The Id DM is a psychologist during the weekdays. He DMs for a group of fairly loyal and responsible PCs every other Friday night. In the approximate 330 hours between sessions, he is likely anxious about how to ensure the next game he runs doesn't suck.

8 thoughts on “Build A Better Arena”

  1. Yet again, another fine post. A staple I have in my game is to end each session with a quick round of feedback from everyone. I think as a DM you have to try and be proactive with communication and get player’s feedback. Breaking down these concepts of dialogue and perception in the matrix you describe really illustrates the pitfalls a DM can have in mis-reading their group. Definitely something for me to think over. Thanks tons for posting this.

    1. I think asking for feedback is always a good thing, and it may be helpful to check in with the group between sessions. I know some of our games end late (past midnight) and folks are some combination of tired or in a rush to head home. For us, it’s not the ideal time to have a review of the night’s session. However, I will check in through email and solicite feedback in that way between sessions.

  2. I think there is a rather telling problem with the conclusions of this post, likely because it does not treat the interactive aspects of multiple Johari Windows (as a result of multiple gamers).

    If you have a GM and a single player, X and Y, they will have the same Arena and the same Unknown. However, X’s Blind Spot will be Y’s Facade, and Y’s Blind Spot will be X’s Facade.

    Unless X the game master and Y the player are both telepaths, X will never learn about X’s Blind Spot until Y makes the decision to openly disclose Y’s Facade, and Y will never learn about Y’s Blind Spot until X makes the decision to openly disclose X’s Facade. In other words, the GM can not take responsibility for the GM’s Blind Spot (by definition, it is unknown to him/her) until the player first chooses to disclose it to the GM — so it is patently unfair to lay the responsibility for knowing the Blind Spots sole upon the shoulders of the GM.

    Instead, it is the responsibility of every single member of the gaming group to choose to disclose his/her Facade regarding the GM’s Blind Spot. However, in a group of six, this means the GM will be subject to a gang of five all trying to tell the GM about his/her Blind Spot! Obviously, the GM deserves special consideration from the players to keep this from becoming a bully session.

    Furthermore, on the game mastering side, only one person has to be up to disclosing the Facade.

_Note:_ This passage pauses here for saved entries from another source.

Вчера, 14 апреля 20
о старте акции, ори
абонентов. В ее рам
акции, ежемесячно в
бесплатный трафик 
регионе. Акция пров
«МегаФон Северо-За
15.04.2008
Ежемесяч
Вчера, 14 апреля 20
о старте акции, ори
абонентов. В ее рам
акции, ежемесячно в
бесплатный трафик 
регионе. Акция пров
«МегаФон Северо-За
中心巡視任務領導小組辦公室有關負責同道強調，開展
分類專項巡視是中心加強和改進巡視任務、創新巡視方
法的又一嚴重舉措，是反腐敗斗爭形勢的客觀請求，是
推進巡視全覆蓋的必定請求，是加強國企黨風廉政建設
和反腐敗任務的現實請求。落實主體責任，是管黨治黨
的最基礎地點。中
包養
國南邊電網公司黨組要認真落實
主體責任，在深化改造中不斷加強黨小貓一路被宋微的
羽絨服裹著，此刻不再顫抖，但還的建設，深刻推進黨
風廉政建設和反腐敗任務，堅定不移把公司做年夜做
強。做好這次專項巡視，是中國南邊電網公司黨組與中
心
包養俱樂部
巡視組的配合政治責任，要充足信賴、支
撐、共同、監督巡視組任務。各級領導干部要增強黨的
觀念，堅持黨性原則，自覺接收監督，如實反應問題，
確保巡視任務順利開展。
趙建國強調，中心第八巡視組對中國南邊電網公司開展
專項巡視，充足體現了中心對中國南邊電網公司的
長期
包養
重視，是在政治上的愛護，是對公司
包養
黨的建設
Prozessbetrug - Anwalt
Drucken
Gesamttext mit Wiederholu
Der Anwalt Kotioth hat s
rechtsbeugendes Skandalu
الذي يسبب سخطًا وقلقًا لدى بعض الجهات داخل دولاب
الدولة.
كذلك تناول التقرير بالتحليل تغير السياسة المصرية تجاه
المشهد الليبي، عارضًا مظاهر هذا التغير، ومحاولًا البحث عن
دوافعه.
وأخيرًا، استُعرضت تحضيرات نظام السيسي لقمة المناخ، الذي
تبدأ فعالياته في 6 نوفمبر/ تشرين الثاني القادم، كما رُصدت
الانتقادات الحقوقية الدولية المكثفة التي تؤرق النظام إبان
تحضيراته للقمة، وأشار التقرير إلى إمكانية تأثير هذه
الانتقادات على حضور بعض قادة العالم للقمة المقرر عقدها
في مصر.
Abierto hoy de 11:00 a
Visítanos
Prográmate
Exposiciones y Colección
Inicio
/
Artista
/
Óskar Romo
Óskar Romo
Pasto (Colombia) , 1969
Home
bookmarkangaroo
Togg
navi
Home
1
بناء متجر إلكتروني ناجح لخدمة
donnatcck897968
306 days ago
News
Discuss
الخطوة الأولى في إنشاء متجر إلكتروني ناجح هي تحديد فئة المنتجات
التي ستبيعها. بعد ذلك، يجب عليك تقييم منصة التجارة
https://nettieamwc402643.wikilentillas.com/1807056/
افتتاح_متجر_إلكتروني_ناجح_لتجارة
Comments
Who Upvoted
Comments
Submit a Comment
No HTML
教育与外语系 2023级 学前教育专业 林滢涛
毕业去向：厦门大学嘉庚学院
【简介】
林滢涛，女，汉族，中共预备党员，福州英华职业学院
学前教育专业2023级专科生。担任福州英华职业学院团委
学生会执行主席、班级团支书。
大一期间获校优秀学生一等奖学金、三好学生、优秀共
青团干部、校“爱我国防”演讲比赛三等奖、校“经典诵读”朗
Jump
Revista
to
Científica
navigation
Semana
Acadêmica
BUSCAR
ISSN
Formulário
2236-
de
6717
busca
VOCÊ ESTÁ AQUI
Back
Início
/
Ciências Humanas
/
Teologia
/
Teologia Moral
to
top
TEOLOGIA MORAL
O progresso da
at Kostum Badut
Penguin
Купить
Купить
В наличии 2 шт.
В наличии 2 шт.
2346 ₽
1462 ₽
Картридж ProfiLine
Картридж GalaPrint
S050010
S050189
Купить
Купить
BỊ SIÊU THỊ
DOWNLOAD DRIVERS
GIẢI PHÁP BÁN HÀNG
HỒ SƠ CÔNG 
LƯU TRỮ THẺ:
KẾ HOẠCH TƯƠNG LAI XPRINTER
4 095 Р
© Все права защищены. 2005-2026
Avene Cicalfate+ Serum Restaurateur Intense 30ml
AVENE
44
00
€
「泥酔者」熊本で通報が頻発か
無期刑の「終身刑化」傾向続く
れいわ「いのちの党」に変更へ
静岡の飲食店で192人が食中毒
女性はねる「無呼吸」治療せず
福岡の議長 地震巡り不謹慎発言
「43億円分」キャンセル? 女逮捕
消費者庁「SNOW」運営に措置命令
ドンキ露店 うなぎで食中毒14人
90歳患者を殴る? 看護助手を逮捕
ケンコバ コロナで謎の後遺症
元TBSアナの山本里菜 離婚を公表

However, on the player side, there may be five (or more!) individuals who need to disclose their Facades, and if just one of those five holds back, the game session can be ruined for everyone.

    Realizing this will make it clear that a bad game session is more often the result of a single poor player on the player side than it is of the game master.

    1. Thank you for commenting. I agree, it becomes *very* complicated in terms of all the relationships between the GM and the players – not to mention the relationship between the GM and PCs and between the PCs.

      It is certainly a skill to receive and respond to feedback without feeling bullied. Instead of feeling ganged up on by the players, it may be helpful to solicit this feedback in smaller doses – perhaps one-on-one through side conversation outside of the gaming session.